GROVE: Do you have a favorite volcano? Like do you like the ones that are explosive and active and on the watch list or you more like into the slow roll beautiful-looking volcanoes?

COOMBS: Well, I’m a geologist, so I have a few favorite volcanoes. I’ve spent a lot of time working on Augustine Volcano and some of the ones in the Aleutians. Redoubt. I really like Redoubt.

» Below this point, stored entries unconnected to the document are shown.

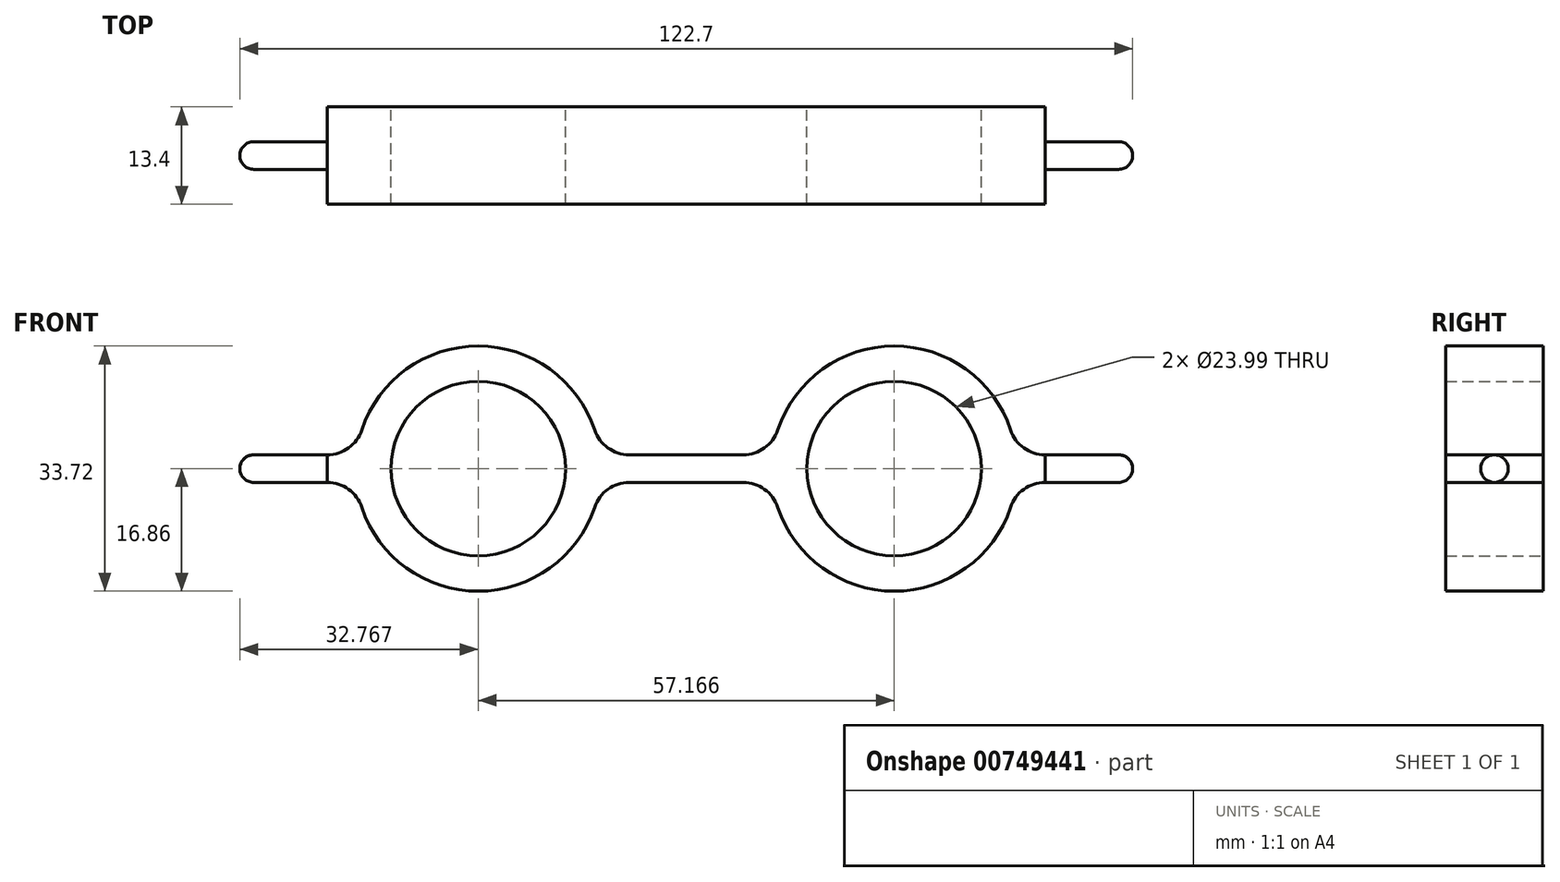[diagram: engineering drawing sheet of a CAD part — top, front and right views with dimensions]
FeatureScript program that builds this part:
annotation { "Feature Type Name" : "Feature", "Feature Type Description" : "" }
export const myFeature = defineFeature(function(context is Context, id is Id, definition is map)
    precondition{}
    {
        {
            var Q0;
            Q0=qCreatedBy(makeId("Front.planeOp"),FACE);
            var sketch = newSketch(context, id + "F0", { "sketchPlane" : qUnion([Q0])});
            skCircle(sketch, "E0", {"center": v(-28.58, 0) * mm, "radius": 12 * mm});
            skArc(sketch, "E1", {"start": v(-44.58, -5.32) * mm, "mid": v(-28.58, -16.86) * mm, "end": v(-12.58, -5.32) * mm});
            skLineSegment(sketch, "E2", {"start": v(-7.84, 1.9) * mm, "end": v(0, 1.9) * mm});
            skLineSegment(sketch, "E3.MirrorCS", {"start": v(-7.84, -1.9) * mm, "end": v(0, -1.9) * mm});
            skLineSegment(sketch, "E4", {"start": v(-49.33, 1.9) * mm, "end": v(-59.45, 1.9) * mm});
            skLineSegment(sketch, "E5", {"start": v(-59.45, -1.9) * mm, "end": v(-49.33, -1.9) * mm});
            skArc(sketch, "E6", {"start": v(-59.45, 1.9) * mm, "mid": v(-61.35, 0) * mm, "end": v(-59.45, -1.9) * mm});
            skArc(sketch, "E7.trimOffspring", {"start": v(-12.58, 5.32) * mm, "mid": v(-28.58, 16.86) * mm, "end": v(-44.58, 5.32) * mm});
            skPoint(sketch, "E8.visualSharp", {"position": v(-45.34, 1.9) * mm});
            skArc(sketch, "E8.filletArc", {"start": v(-49.33, 1.9) * mm, "mid": v(-46.4, 2.84) * mm, "end": v(-44.58, 5.32) * mm});
            skPoint(sketch, "E9.visualSharp", {"position": v(-45.34, -1.9) * mm});
            skArc(sketch, "E9.filletArc", {"start": v(-44.58, -5.32) * mm, "mid": v(-46.4, -2.84) * mm, "end": v(-49.33, -1.9) * mm});
            skPoint(sketch, "E10.visualSharp", {"position": v(-11.83, 1.9) * mm});
            skArc(sketch, "E10.filletArc", {"start": v(-12.58, 5.32) * mm, "mid": v(-10.76, 2.84) * mm, "end": v(-7.84, 1.9) * mm});
            skPoint(sketch, "E11.visualSharp", {"position": v(-11.83, -1.9) * mm});
            skArc(sketch, "E11.filletArc", {"start": v(-7.84, -1.9) * mm, "mid": v(-10.76, -2.84) * mm, "end": v(-12.58, -5.32) * mm});
            skArc(sketch, "E12.MirrorCS", {"start": v(44.58, -5.32) * mm, "mid": v(46.4, -2.84) * mm, "end": v(49.33, -1.9) * mm});
            skArc(sketch, "E13.MirrorCS", {"start": v(49.33, 1.9) * mm, "mid": v(46.4, 2.84) * mm, "end": v(44.58, 5.32) * mm});
            skArc(sketch, "E14.MirrorCS", {"start": v(7.84, -1.9) * mm, "mid": v(10.76, -2.84) * mm, "end": v(12.58, -5.32) * mm});
            skArc(sketch, "E15.MirrorCS", {"start": v(12.58, 5.32) * mm, "mid": v(10.76, 2.84) * mm, "end": v(7.84, 1.9) * mm});
            skCircle(sketch, "E16.MirrorC", {"center": v(28.58, 0) * mm, "radius": 12 * mm});
            skPoint(sketch, "E17.MirrorP", {"position": v(11.83, 1.9) * mm});
            skPoint(sketch, "E18.MirrorP", {"position": v(45.34, 1.9) * mm});
            skPoint(sketch, "E19.MirrorP", {"position": v(45.34, -1.9) * mm});
            skArc(sketch, "E20.MirrorCS", {"start": v(44.58, -5.32) * mm, "mid": v(28.58, -16.86) * mm, "end": v(12.58, -5.32) * mm});
            skLineSegment(sketch, "E21.MirrorCS", {"start": v(7.84, -1.9) * mm, "end": v(0, -1.9) * mm});
            skLineSegment(sketch, "E22.MirrorCS", {"start": v(7.84, 1.9) * mm, "end": v(0, 1.9) * mm});
            skArc(sketch, "E23.MirrorCS", {"start": v(12.58, 5.32) * mm, "mid": v(28.58, 16.86) * mm, "end": v(44.58, 5.32) * mm});
            skPoint(sketch, "E24.MirrorP", {"position": v(11.83, -1.9) * mm});
            skArc(sketch, "E25.MirrorCS", {"start": v(59.45, 1.9) * mm, "mid": v(61.35, 0) * mm, "end": v(59.45, -1.9) * mm});
            skLineSegment(sketch, "E26.MirrorCS", {"start": v(59.45, -1.9) * mm, "end": v(49.33, -1.9) * mm});
            skLineSegment(sketch, "E27.MirrorCS", {"start": v(49.33, 1.9) * mm, "end": v(59.45, 1.9) * mm});
            skLineSegment(sketch, "E28", {"start": v(-49.33, 1.9) * mm, "end": v(-49.33, -1.9) * mm});
            skLineSegment(sketch, "E29", {"start": v(49.33, 1.9) * mm, "end": v(49.33, -1.9) * mm});
            skLineSegment(sketch, "E30", {"start": v(-61.35, 0) * mm, "end": v(-49.33, 0) * mm});
            skLineSegment(sketch, "E31", {"start": v(49.33, 0) * mm, "end": v(61.35, 0) * mm});
            skSolve(sketch);
        }
        {
            var Q0;
            Q0=makeQuery(id+"F0.imprint","IMPRINT",FACE,{"disambiguationData":[TD([[makeQuery(id+"F0.imprint","IMPRINT",EDGE,{"derivedFrom":sQuery(id+"F0.wireOp",EDGE,"E0")}),-1.0]])]});
            extrude(context, id + "F1", {"entities" : qUnion([Q0]), "depth" : 6.7 * mm, "offsetDistance" : 25 * mm, "hasSecondDirection" : true, "secondDirectionOppositeDirection" : true, "secondDirectionDepth" : 6.7 * mm});
        }
        {
            var Q0;
            {var subQ0=sQuery(id+"F0.wireOp",EDGE,"E4");Q0=makeQuery(id+"F0.imprint","IMPRINT",FACE,{"disambiguationData":[TD([[makeQuery(id+"F0.imprint","IMPRINT",EDGE,{"derivedFrom":subQ0}),1.0]])]});}
            var Q1;
            Q1=sQuery(id+"F0.wireOp",EDGE,"E30");
            revolve(context, id + "F2", {"operationType" : NewBodyOperationType.ADD, "surfaceOperationType" : NewSurfaceOperationType.NEW, "entities" : qUnion([Q0]), "axis" : qUnion([Q1]), "revolveType" : RevolveType.FULL});
        }
        {
            var Q0;
            {var subQ0=sQuery(id+"F0.wireOp",EDGE,"E27.MirrorCS");Q0=makeQuery(id+"F0.imprint","IMPRINT",FACE,{"disambiguationData":[TD([[makeQuery(id+"F0.imprint","IMPRINT",EDGE,{"derivedFrom":subQ0}),-1.0]])]});}
            var Q1;
            Q1=sQuery(id+"F0.wireOp",EDGE,"E31");
            revolve(context, id + "F3", {"operationType" : NewBodyOperationType.ADD, "surfaceOperationType" : NewSurfaceOperationType.NEW, "entities" : qUnion([Q0]), "axis" : qUnion([Q1]), "revolveType" : RevolveType.FULL});
        }
    });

But I would say the other ones that are fascinating, and part of the reason why I love living and working in Alaska is because there are these places we know almost nothing about. And so, to go out to the Western Aleutians and go to an island where maybe one or no other geologist has ever been and just sort of explore and be the first person to study and figure out what’s going on out there, that’s really fascinating as well. So I kind of like some of the obscure mysterious ones.